Stop Enabling the PTSD, and Start Supporting

I had a lot to think about last Saturday. And I also had a lot of time to think, since my Saturday began at 1:41am. That was when I first woke up and realised my husband was missing.

His side of the bed was untouched. His car was gone.

I don’t know if I can do this anymore, was the third thought I had.

I barely dozed through the long dark hours of the early morning. I tried to read. I tried to write. I even tried to cry. I felt physically sick, and I knew it had nothing to do with the gastro bug my daughter had just recovered from.

He stumbled through the door sometime around 4:30am. But still I couldn’t sleep. And I knew it had nothing to do with the peculiar sounds of intoxication downstairs.

Predictably, the kids were out of bed by 7 o’clock that morning. Unpredictably, they found their father in a heavily drunken slumber on the lounge room floor.

Mummy, why is Daddy sleeping on the floor in his clothes?

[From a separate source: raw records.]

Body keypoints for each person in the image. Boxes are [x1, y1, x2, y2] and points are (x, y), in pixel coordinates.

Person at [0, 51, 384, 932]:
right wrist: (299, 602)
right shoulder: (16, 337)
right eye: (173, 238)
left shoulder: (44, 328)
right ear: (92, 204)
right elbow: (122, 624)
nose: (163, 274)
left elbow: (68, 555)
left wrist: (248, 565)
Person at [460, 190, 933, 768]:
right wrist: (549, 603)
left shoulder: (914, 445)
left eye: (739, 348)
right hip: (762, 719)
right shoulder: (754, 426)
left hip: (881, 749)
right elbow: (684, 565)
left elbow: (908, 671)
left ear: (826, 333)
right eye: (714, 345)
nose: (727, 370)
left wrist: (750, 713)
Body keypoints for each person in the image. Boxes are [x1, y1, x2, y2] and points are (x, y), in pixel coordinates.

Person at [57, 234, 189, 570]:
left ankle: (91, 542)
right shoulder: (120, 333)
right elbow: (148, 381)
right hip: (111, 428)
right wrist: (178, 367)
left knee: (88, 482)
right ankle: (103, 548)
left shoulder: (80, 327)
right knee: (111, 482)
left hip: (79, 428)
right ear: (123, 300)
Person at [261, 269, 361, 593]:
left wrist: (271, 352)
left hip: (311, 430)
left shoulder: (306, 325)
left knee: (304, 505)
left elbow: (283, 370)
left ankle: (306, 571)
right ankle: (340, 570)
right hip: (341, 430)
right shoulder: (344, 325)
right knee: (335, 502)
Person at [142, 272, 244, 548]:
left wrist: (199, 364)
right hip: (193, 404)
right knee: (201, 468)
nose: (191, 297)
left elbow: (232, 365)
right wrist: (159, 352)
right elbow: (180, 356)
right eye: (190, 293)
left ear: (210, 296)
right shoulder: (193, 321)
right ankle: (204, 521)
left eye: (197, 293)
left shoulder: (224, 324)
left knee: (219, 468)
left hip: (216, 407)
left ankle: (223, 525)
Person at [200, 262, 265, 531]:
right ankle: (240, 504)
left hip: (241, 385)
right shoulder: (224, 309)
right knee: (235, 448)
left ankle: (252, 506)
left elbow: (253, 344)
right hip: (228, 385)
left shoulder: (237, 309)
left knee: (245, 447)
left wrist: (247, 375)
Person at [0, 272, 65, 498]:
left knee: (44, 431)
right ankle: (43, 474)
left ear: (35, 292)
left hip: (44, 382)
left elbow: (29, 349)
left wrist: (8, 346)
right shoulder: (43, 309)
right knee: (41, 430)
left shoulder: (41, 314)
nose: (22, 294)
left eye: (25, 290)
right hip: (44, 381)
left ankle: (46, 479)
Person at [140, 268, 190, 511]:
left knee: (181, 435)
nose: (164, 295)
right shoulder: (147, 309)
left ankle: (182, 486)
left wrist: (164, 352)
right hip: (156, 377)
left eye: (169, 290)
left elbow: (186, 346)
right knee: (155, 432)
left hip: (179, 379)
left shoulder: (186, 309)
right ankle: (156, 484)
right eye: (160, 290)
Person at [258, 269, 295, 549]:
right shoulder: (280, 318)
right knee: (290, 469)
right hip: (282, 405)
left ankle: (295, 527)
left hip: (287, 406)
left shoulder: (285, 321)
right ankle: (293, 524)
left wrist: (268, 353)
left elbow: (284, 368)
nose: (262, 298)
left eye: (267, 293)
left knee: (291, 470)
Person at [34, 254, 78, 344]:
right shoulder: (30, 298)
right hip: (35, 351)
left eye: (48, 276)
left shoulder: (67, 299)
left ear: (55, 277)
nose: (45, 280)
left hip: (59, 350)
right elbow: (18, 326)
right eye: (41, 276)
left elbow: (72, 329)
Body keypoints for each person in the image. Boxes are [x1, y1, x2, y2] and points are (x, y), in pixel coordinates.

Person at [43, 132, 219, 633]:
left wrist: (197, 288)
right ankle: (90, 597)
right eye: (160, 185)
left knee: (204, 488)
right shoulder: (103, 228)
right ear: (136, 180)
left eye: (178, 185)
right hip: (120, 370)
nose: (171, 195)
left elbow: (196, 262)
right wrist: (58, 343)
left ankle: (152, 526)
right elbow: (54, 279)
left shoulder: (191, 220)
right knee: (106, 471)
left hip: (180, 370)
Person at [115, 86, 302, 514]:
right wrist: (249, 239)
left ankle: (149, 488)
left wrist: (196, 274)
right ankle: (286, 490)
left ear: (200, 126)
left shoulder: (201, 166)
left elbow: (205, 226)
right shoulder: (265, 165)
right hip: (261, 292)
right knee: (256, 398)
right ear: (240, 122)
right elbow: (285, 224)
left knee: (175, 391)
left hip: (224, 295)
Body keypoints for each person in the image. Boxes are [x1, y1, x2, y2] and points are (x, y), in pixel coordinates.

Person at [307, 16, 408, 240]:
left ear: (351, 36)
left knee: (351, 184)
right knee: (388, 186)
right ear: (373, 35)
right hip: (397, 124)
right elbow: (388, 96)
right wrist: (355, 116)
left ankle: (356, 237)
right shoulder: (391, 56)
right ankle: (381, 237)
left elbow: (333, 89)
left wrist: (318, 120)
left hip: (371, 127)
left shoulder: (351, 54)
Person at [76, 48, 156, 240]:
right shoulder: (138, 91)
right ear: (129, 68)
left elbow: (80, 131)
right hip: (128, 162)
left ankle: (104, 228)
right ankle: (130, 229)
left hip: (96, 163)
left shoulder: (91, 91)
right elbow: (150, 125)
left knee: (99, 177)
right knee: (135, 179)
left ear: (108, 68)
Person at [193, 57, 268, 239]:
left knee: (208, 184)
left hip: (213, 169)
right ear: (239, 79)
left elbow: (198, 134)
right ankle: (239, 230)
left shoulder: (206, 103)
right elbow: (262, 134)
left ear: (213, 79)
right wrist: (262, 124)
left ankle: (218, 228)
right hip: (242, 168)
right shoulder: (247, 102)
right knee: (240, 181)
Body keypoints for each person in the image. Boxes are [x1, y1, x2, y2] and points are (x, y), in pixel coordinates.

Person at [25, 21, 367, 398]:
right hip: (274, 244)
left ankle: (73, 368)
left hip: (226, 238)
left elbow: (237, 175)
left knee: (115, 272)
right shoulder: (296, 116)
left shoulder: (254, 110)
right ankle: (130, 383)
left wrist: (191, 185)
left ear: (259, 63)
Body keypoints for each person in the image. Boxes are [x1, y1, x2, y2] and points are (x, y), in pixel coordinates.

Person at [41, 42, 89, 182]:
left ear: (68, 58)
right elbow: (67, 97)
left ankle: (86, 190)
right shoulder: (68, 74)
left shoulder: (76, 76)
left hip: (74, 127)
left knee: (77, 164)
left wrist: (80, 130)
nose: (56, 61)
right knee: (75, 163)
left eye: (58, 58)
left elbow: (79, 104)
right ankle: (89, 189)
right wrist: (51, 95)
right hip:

I wanted to talk. I wanted some kind of explanation. Or maybe, selfishly, I just wanted an apology. But even after waiting a morning that dragged on for a year, he could still only brush me off with a mumble.

Can’t you see I’m still drunk? 

With relief, my words finally flowed onto the page. And my thoughts took me on a roller coaster. The ride eventually ended when I realised my choices came down to one simple question – are my actions supporting him, or are they enabling him?

I have come to realise that, although many of my actions are focused on keeping the family unit together and stable for the children, most of my actions are being solely directed by a deep-set fear I’ve been holding onto. The fear of letting my husband fall. I can see now that my emotional drain and utter exhaustion is borne from the strain of constantly holding him up.

The past still haunts me. It probably always will. But by absolving him of responsibility and consequence, I am essentially giving him the green light to stay on his not-so-merry path of avoidance and self-medication.

Today, it stops. Today is when I let go of my fear and throw away his safety net.

I will be here to love, here to motivate, and here to support. But I can no longer hold him up. That is something he needs to take full control of, or he’ll never beat this.


(original post published 7th June 2016)


11 thoughts on “Stop Enabling the PTSD, and Start Supporting

  1. Cheryl says:

    Yes I also struggle with the difference however I believe my husbands thought of “support” is much different than many of yours. He says I don’t support him, but then I ask what kind of support is he looking for and he says he wants a clean house to be his “safe place”. He wants no dishes in the sink etc. Our home is not dirty by any means, yes it gets messy like every other home because we live here. But if that is all he wants from his wife, is to be a maid, I think that is unfair and wrong. 98% of the time the wall around him is so thick that I can’t get through. He won’t talk about how he is feeling, how therapy is going etc and really cares less in how myself or our daughter is doing.


    • Lea says:

      Thanks for your comment Cheryl. I think each person’s idea of support is always going to be different. PTSD is an anxiety disorder, and in an effort to help alleviate that anxiety, a person will strive to find control in their life over particular areas that have always been important to them. So maybe your husband feels much calmer when his surroundings at home are all in order, though it’s unfair to pressure you into maintaining this standard. Hopefully, with therapy, he’ll begin to break down those walls and let you in a little bit so you can support him in other ways and rebuild the family relationships. Take care.


  2. Beth says:

    It is so hard to distinguish between enabling and Supporting. With the never ending roller coaster that is PTSD, I wonder if the behaviours we carry out in the down times are enablers, while the same behaviours in the good times are supporters? Or vice versa? Its so confusing but we all do what we can to keep the ride as smooth as possible.
    Love your work Lea.


    • Lea says:

      So true, Beth, it’s very hard to distinguish between the two most of the time. There doesn’t seem to be a lot of clear answers out there about what either might look like in different situations.


    • Lea says:

      Betsy, this is something I’ve also been struggling with for a long time. I think I’m slowly beginning to get my head around the concept of what is truly supportive and what actions may be enabling – maybe I should write a piece about it to get all those thoughts straightened out! Stay tuned.


  3. Sarah J says:

    Powerful words, Lea. I am fortunate in that my husband’s addictions with PTDS are nicotine and work. But you are correct, we mustn’t enable unacceptable behavior. Stay strong. You inspire me.